===== EXTRACT =====
Myrdal's analysis of the intellectual basis of laissez-faire, written at the end of the last gilded age in his 'Political Element in the Development of Economic Theory', is still very cogent.

It comes down to a mixture of selfish pragmatism (obviously, "leave my business alone") and wishful thinking ("there is a natural order and harmony to things; if we don't interfere, things will right themselves"). That strain of optimism about free markets will always exist, I'm afraid.

Luis Enrique

where my confusion came from:

isn't Paul post-capitalism story and optimistic one? (replace capitalism with something better) so why are those who don't like it the optimists?

I'd have guess the right-wing response to Paul (aside from the 'this is incoherent nonsense' variety) is simply that privately owned enterprise as the backbone of the economy isn't going away any time soon. That's almost like Oakeshott conservatism isn't it? Not wide eyed optimism

Nick Rowe

Anecdotally, I would go with a variant on 3.

I was a pessimist in the 1970's, thinking that capitalism was probably doomed in the long run (Schumpeter's reasons for this seemed more plausible than Marx's). Because that's the way History seemed to be going.

In the 1980's (with Thatcher and Reagan) I became a little more optimistic. But was it just a blip in the longer term trend towards socialism?

In the 1990's I was stunned into optimism when communism collapsed. I still can't quite believe it happened.

Maybe some mixture of 2 and 3, with a bit of Russell thrown in. We all try (and fail) to filter temporary from permanent shocks, to try to figure out the underlying trend.


The internet discourse has a strain of "free market libertarinism" discourse that you did not see light of before.


I think the hostile response has a lot more to do with stuff like this.
(Am I being thick, but I have no idea what this actually means?)

"As with virtual manufacturing, in the transition to postcapitalism the work done at the design stage can reduce mistakes in the implementation stage. And the design of the postcapitalist world, as with software, can be modular. Different people can work on it in different places, at different speeds, with relative autonomy from each other. If I could summon one thing into existence for free it would be a global institution that modelled capitalism correctly: an open source model of the whole economy; official, grey and black. Every experiment run through it would enrich it; it would be open source and with as many datapoints as the most complex climate models."
=====
CHALLENGE | Transcribe the passage of the comment thread on capitalism word for word, between "isn't Paul post-capitalism" and "trend towards socialism?", inclusive.
===== ROWS =====
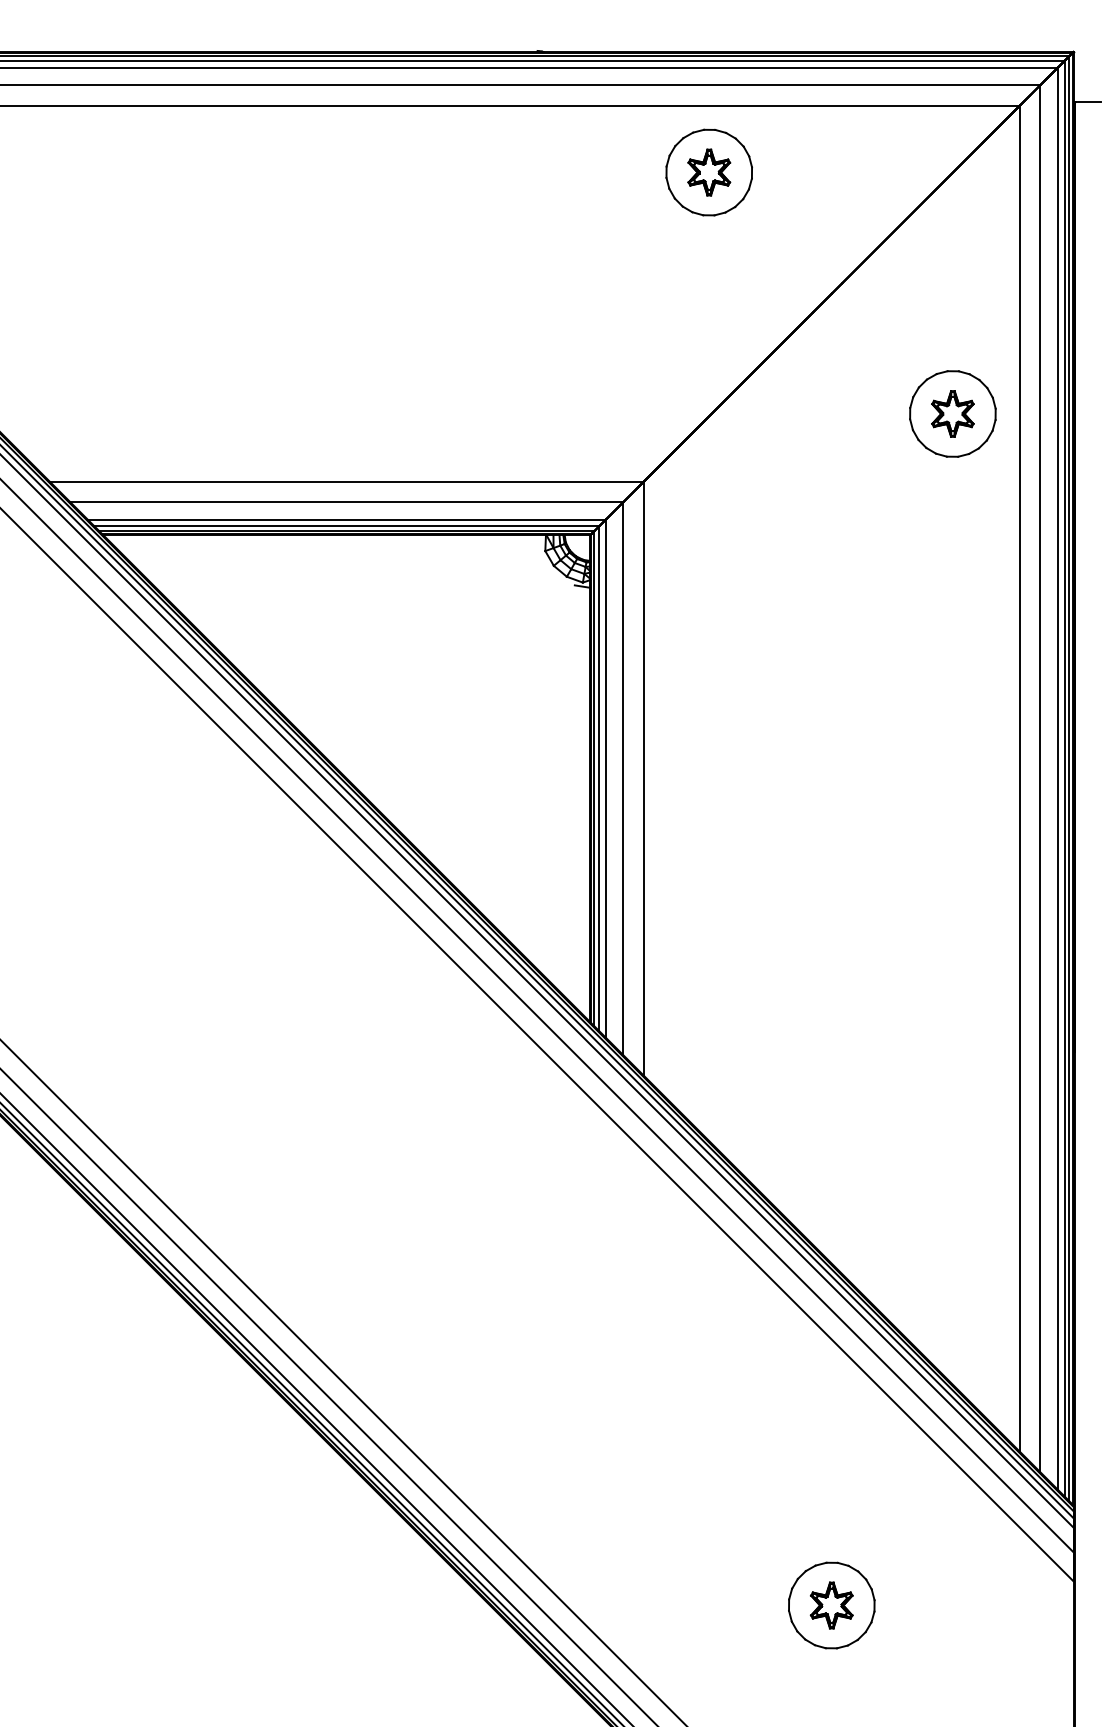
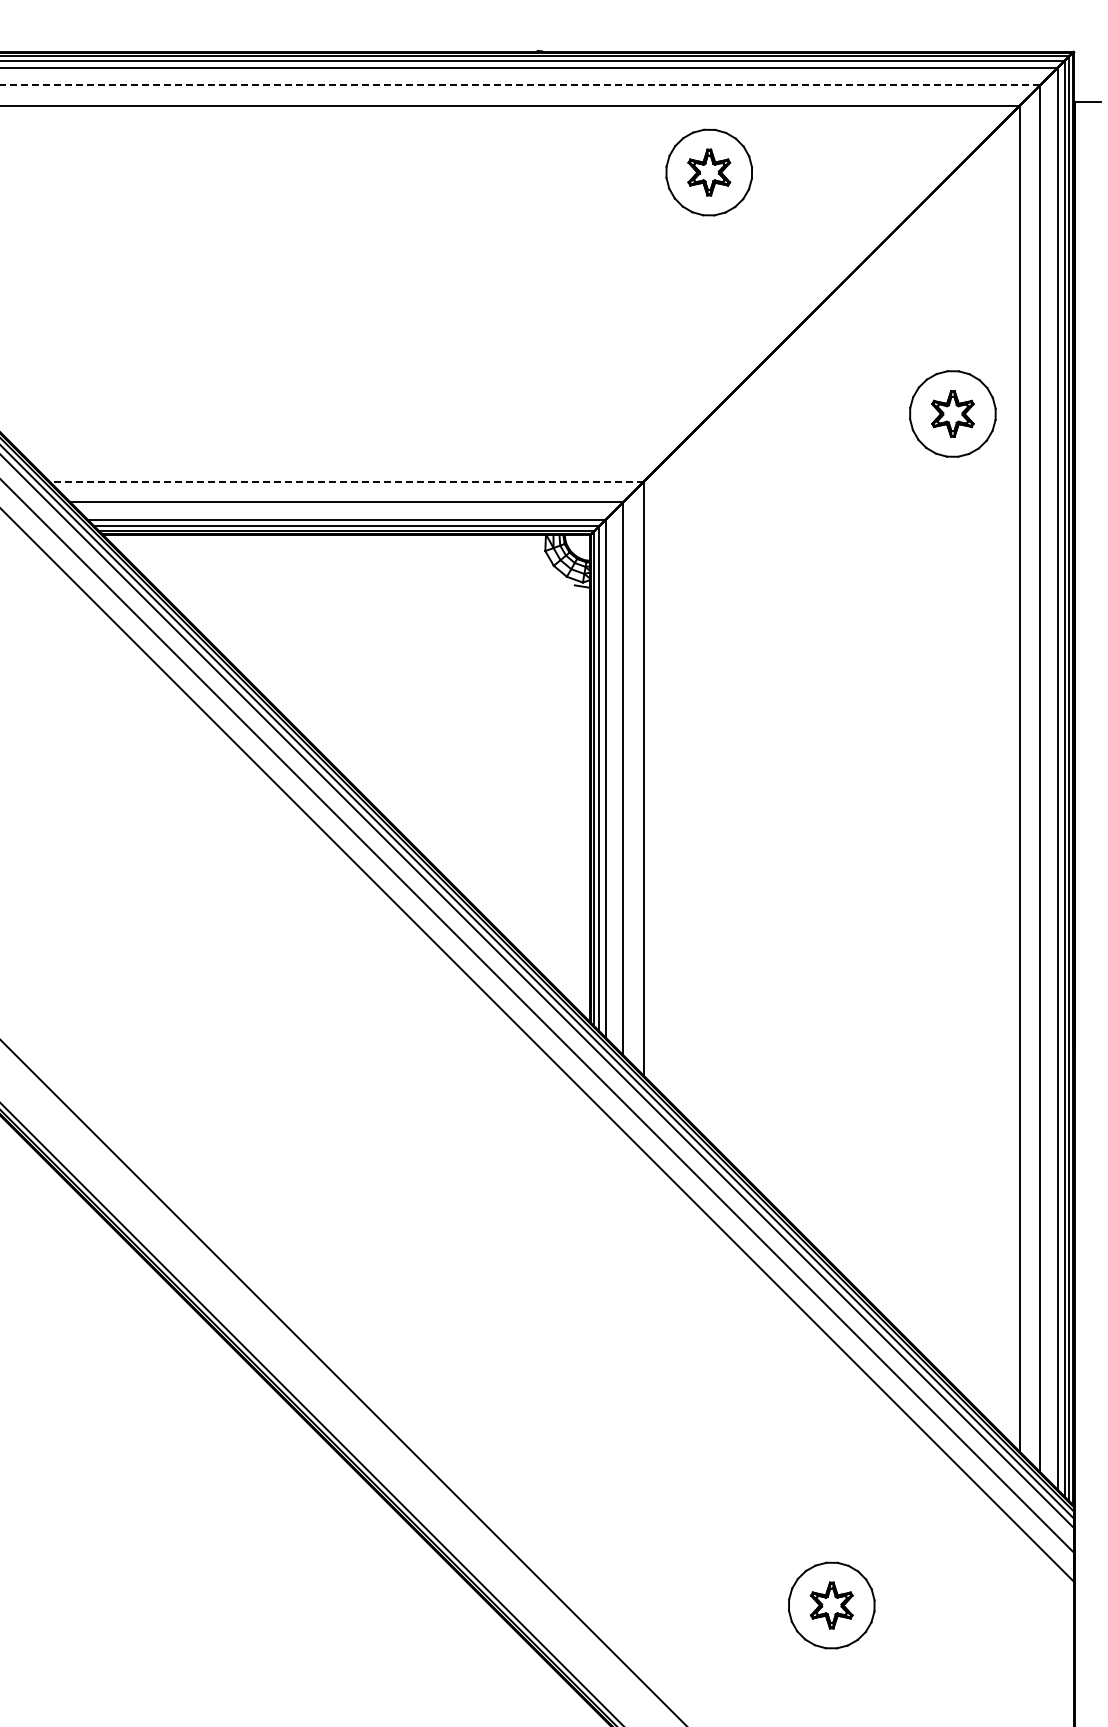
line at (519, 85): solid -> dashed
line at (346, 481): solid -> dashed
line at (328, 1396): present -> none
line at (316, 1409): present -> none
=====
===== ROWS =====
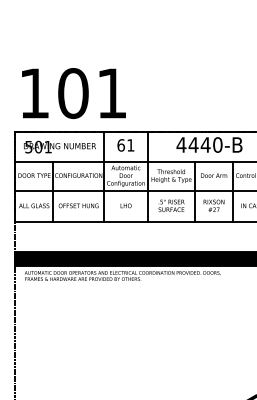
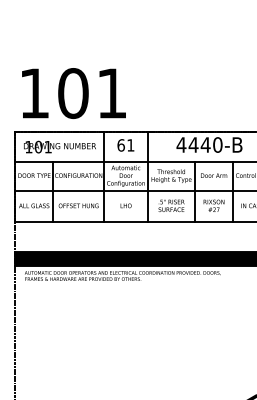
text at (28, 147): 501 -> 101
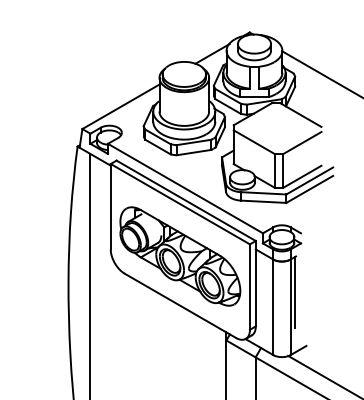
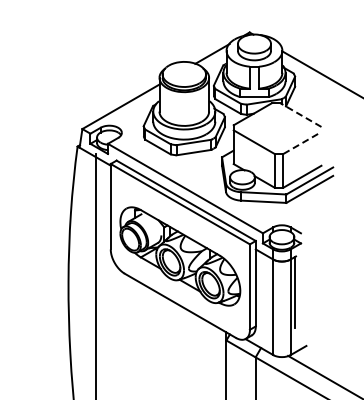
=====
===== ROWS =====
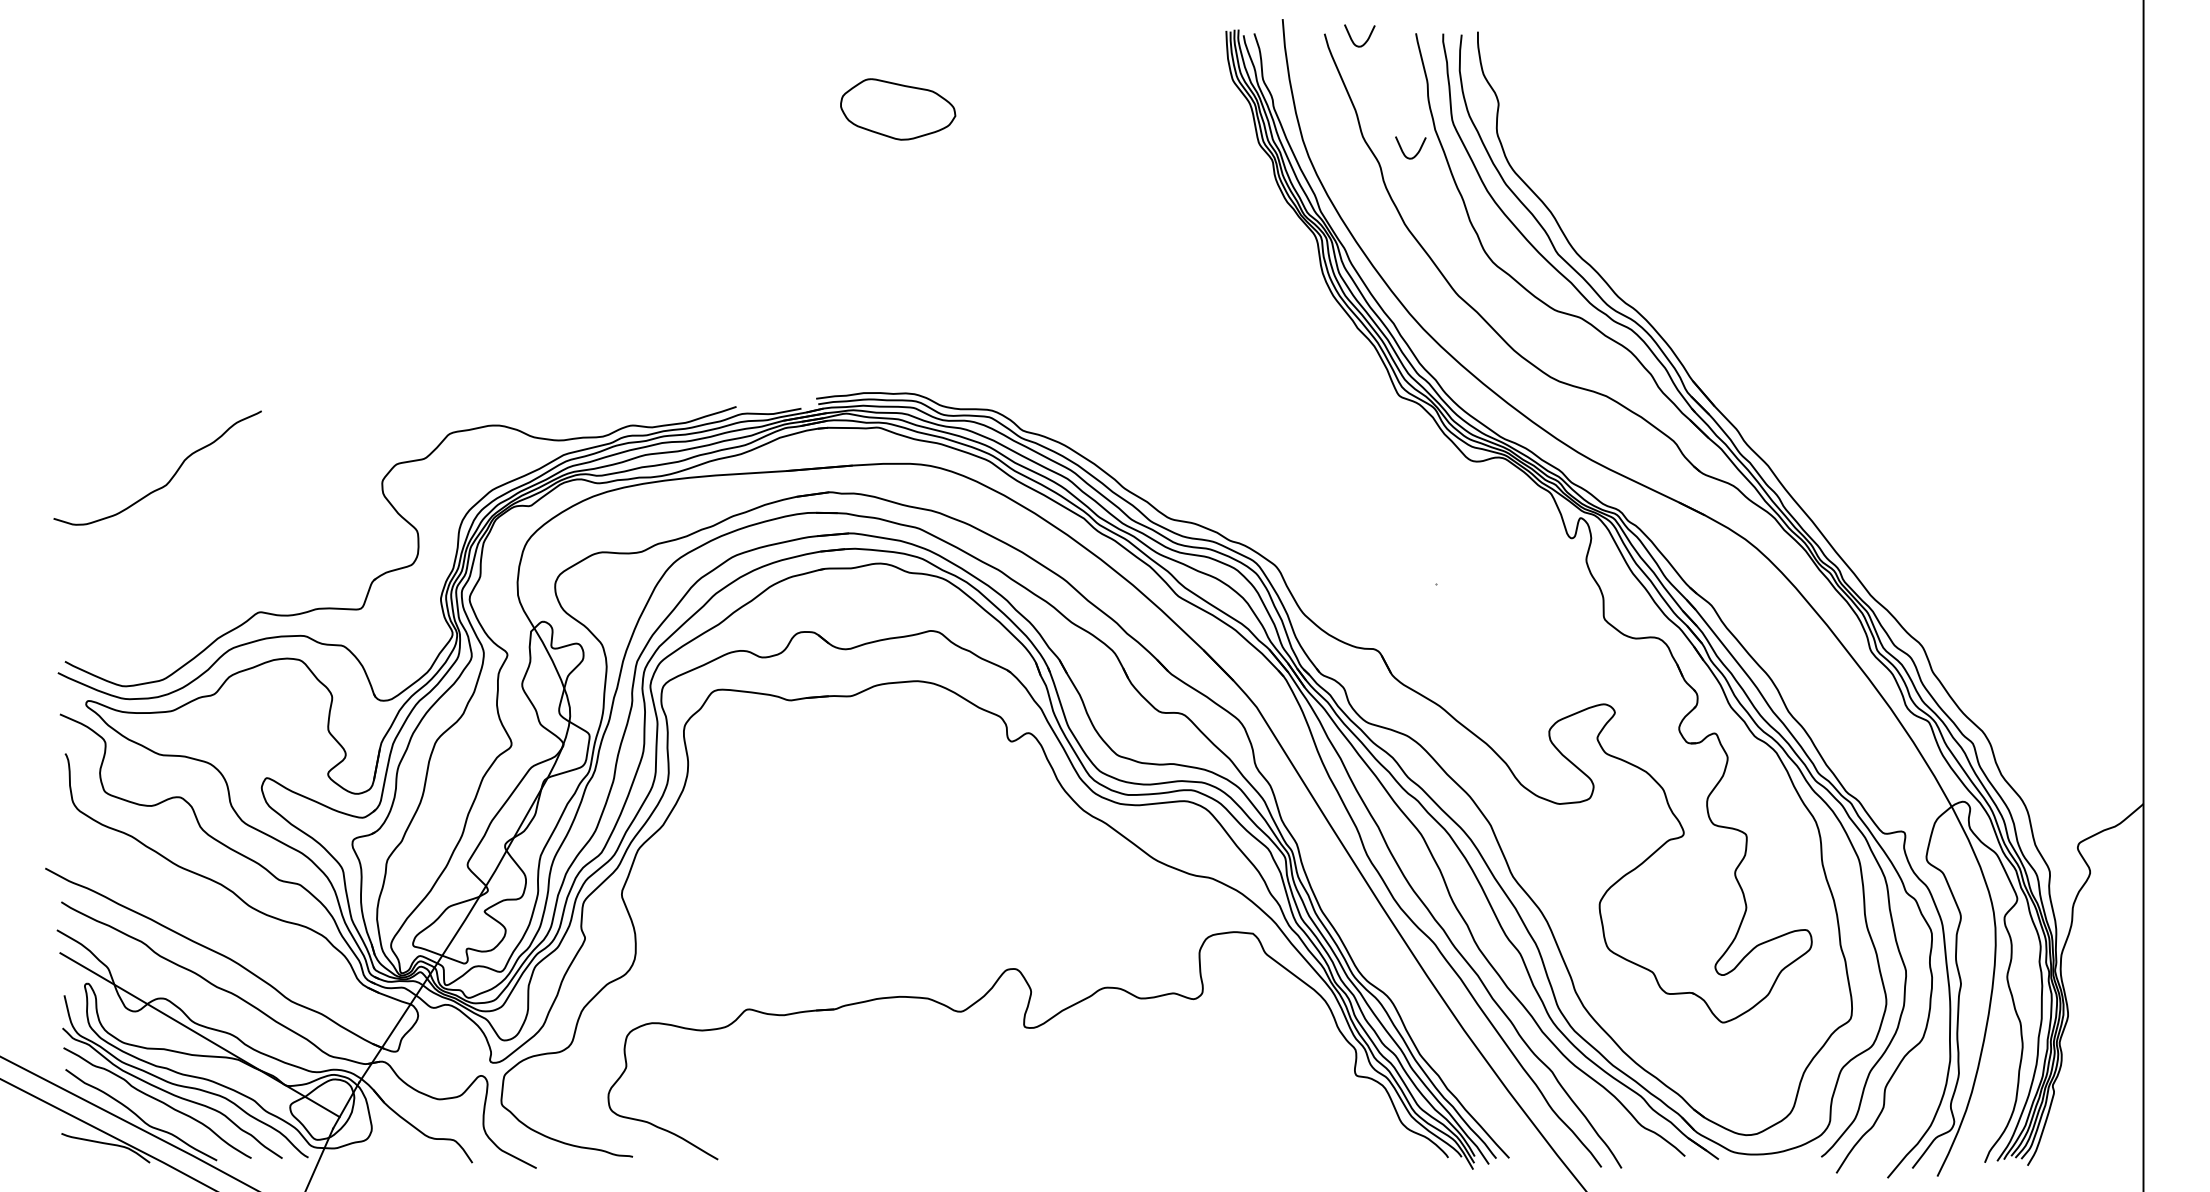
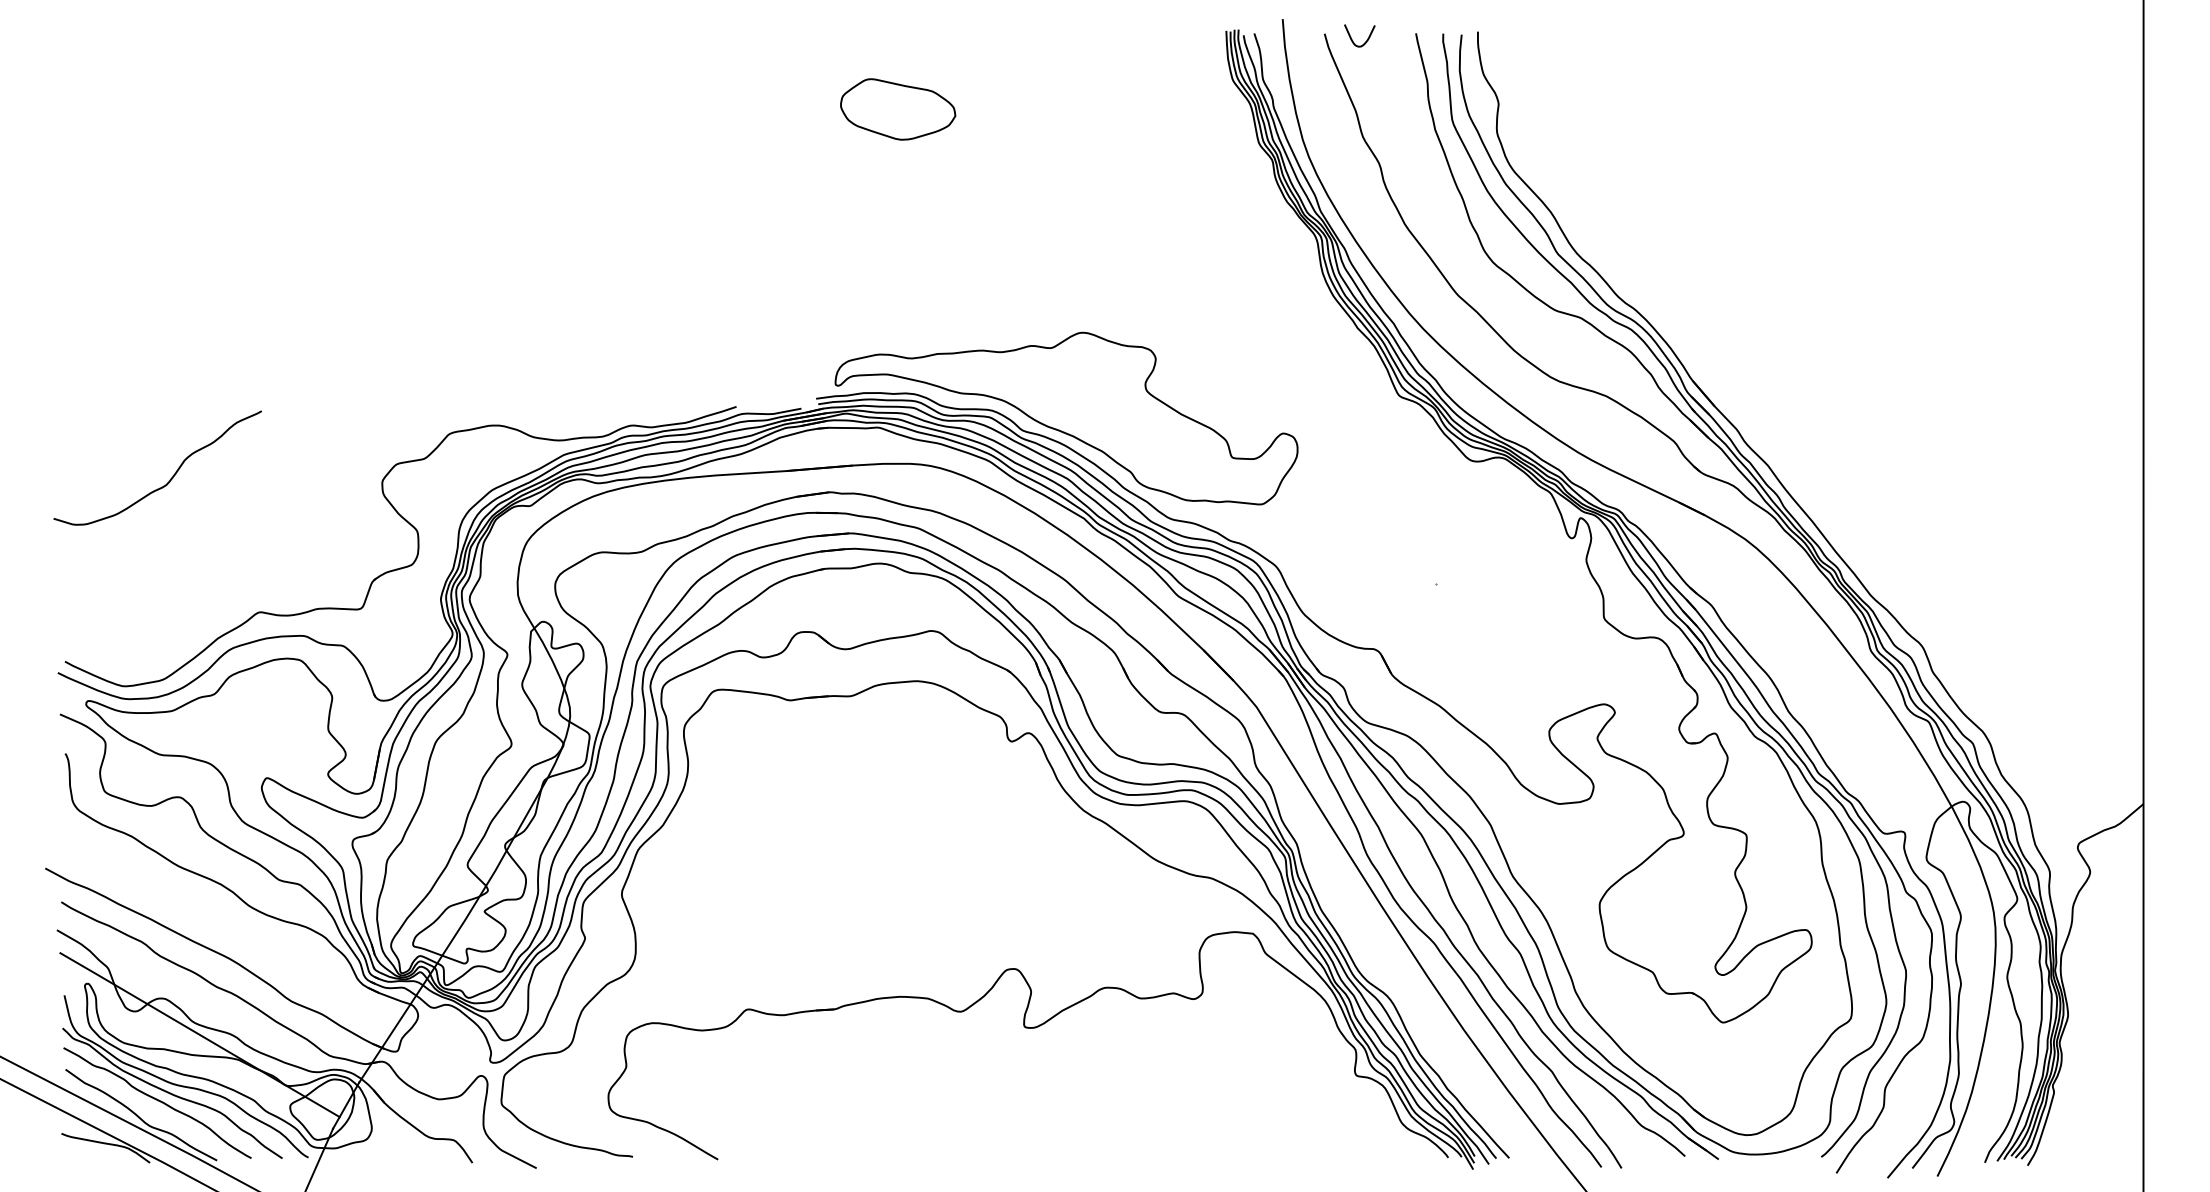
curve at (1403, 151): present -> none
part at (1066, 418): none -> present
=====
ANSWER TO THIS PROBLEM |
isn't Paul post-capitalism story and optimistic one? (replace capitalism with something better) so why are those who don't like it the optimists?

I'd have guess the right-wing response to Paul (aside from the 'this is incoherent nonsense' variety) is simply that privately owned enterprise as the backbone of the economy isn't going away any time soon. That's almost like Oakeshott conservatism isn't it? Not wide eyed optimism

Nick Rowe

Anecdotally, I would go with a variant on 3.

I was a pessimist in the 1970's, thinking that capitalism was probably doomed in the long run (Schumpeter's reasons for this seemed more plausible than Marx's). Because that's the way History seemed to be going.

In the 1980's (with Thatcher and Reagan) I became a little more optimistic. But was it just a blip in the longer term trend towards socialism?